Codes in the Clouds

Paper Canyon

(Erased Tapes; 2009)

By George Bass | 18 May 2009

What’s the best way to pay tribute to your idols? You clone them, of course, and clone them so totally you could murder and replace the originals. Explosions in the Sky, Codes in the Clouds—one doesn’t need a CSI head on to predict a band called Angst in the Atmosphere will surface sometime round 2018, ready to take the torch even higher. The only gripe will be which side of the Atlantic they hail from. Until recently, I’d have said left, with the UK having garnered an unfortunate rep for being the Status Quo of post-rock: shaky, piss-tinted, and playing confused sets of new duds and classics. Well, perhaps not for long—cinematic Dartford quintet Codes in the Clouds are battling hard for national approval, joining the likes of Upcdownc as they wheel out the cinematic big guns (production courtesy of Yourcodenameis:milo’s Justin Lockey and a band name drawn from the most middle-class book ever written). They’ve already cultivated rave reviews from the zines still smitten with post-rock, and now their hotly-tipped debut Paper Canyon (a salute to Aylesford Newsprint, perhaps?) is set to pass out in style; it’s good, a gathering of six super-standard instrumentals that rumble and soar like a crush.

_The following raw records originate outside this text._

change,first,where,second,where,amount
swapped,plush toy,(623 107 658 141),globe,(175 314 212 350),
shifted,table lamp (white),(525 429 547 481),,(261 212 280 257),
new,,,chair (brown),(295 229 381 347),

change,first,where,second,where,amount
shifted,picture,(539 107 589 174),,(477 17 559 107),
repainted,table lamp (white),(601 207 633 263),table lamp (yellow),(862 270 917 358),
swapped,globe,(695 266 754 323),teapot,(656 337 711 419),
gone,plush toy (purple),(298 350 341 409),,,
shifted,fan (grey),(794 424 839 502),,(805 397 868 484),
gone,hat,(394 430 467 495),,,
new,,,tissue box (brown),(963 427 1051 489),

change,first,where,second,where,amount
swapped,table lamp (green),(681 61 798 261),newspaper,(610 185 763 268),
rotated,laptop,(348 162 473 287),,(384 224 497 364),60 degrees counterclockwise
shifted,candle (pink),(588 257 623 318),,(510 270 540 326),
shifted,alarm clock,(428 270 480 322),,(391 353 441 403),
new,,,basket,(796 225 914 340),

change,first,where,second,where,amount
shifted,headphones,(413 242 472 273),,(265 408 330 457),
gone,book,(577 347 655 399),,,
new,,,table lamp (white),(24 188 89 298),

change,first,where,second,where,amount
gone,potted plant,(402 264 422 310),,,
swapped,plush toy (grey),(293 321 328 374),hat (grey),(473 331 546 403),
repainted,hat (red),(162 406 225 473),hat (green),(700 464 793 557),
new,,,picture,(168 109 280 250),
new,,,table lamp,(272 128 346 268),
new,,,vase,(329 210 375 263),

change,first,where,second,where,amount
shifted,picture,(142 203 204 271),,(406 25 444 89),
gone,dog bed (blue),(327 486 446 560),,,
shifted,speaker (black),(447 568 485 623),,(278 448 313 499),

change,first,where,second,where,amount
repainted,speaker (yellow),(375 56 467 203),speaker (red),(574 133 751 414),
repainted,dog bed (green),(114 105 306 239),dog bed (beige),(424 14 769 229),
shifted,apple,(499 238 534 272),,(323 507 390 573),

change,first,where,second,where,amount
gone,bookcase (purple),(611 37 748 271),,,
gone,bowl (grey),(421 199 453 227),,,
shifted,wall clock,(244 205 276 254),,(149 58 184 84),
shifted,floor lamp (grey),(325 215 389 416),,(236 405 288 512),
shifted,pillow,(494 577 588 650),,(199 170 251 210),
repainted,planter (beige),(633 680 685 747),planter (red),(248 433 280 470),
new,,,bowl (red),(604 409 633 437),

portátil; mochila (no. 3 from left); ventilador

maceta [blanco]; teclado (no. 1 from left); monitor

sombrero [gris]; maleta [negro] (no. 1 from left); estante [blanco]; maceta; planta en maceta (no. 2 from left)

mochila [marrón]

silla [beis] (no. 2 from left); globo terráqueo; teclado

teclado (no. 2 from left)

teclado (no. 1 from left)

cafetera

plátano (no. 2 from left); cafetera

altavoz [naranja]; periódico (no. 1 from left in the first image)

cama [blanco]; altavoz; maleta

But there’re no days of aching or loneliness here, as Paper Canyon is a remarkably tight ship, more about action than drool and pondering. In thirty-nine minutes, the Cloudmen (eh?) show they know how to shoot their very own hardy action feature, with the recurrence of the term cinematic in their press sheet neatly explaining the crescendos. The love scene: “Distant Street Lights” and its pure shy glee, an Ulrich Schnauss melody that pounces like a tiger. The showdown: the fragile tinkle that goes Mogwai-monstrous for “You Are Not What You Think You Are,” heavenly feedback chiming. Unlike other aspiring post-rock noodlers, Codes in the Clouds are aiming to break formula as often as follow it, prevented from sinking in indulgent quicksand by the rueful eye of Justin Lockey. He allows his boys to fluctuate from soppy piano picks to lush, pounding heroism and epic rabbit-punches of distortion, all in the space of one track. Any suggestions of the obligatory two-bar-riff-expanded-into-quarter-hour-power-dirges were obviously quashed long before the first sessions.

Presumably, that’s why it’s not till the final two movements that eat Canyon‘s b-side that things go all out stellar. Patience is a prerequisite with these more orthodox pieces, but they’re absolved of potential whiffs of laziness by the way the band build on blueprints, honouring their favourite dins. It’s not a regression by any means—the Cloudmen are good at the objectives they set themselves, frequently capable of a flourish even when deep in the jam (at two seconds you know precisely how one movement’s going to unfold; at four seconds you’re seeing things afresh). Even the shamefaced rip-off of Explosions in the Sky for album opener “Fractures” isn’t 100% theft; in its rendering here it becomes doubly euphoric, telling you this is post-rock for lovemaking rather than moping alone with the tissues.

The emotions finally erupt in technicolor on hulking adagio “The Distance Between Us,” restoring glory like old Christmas lights and dazzling for all of its ten minutes. It goes to confirm that, in the right hands, post-rock works like a dentist, extracting bicuspids of bloody emotion from the mouths of people with weak spots. Stagnation will always remain a menace until things evolve a little, though, and for Codes in the Clouds to graduate from Epic OK to Groundbreaking Sophomore Assault they should consider an injection of mischief. That’s something I’ve always dreamt of seeing: a po-faced post-rock outfit who write songs with Al Yankovic titles. “I Fly To Spiderland.” “Lift Your Skinny Fists Like Antennas To Fix The TV.”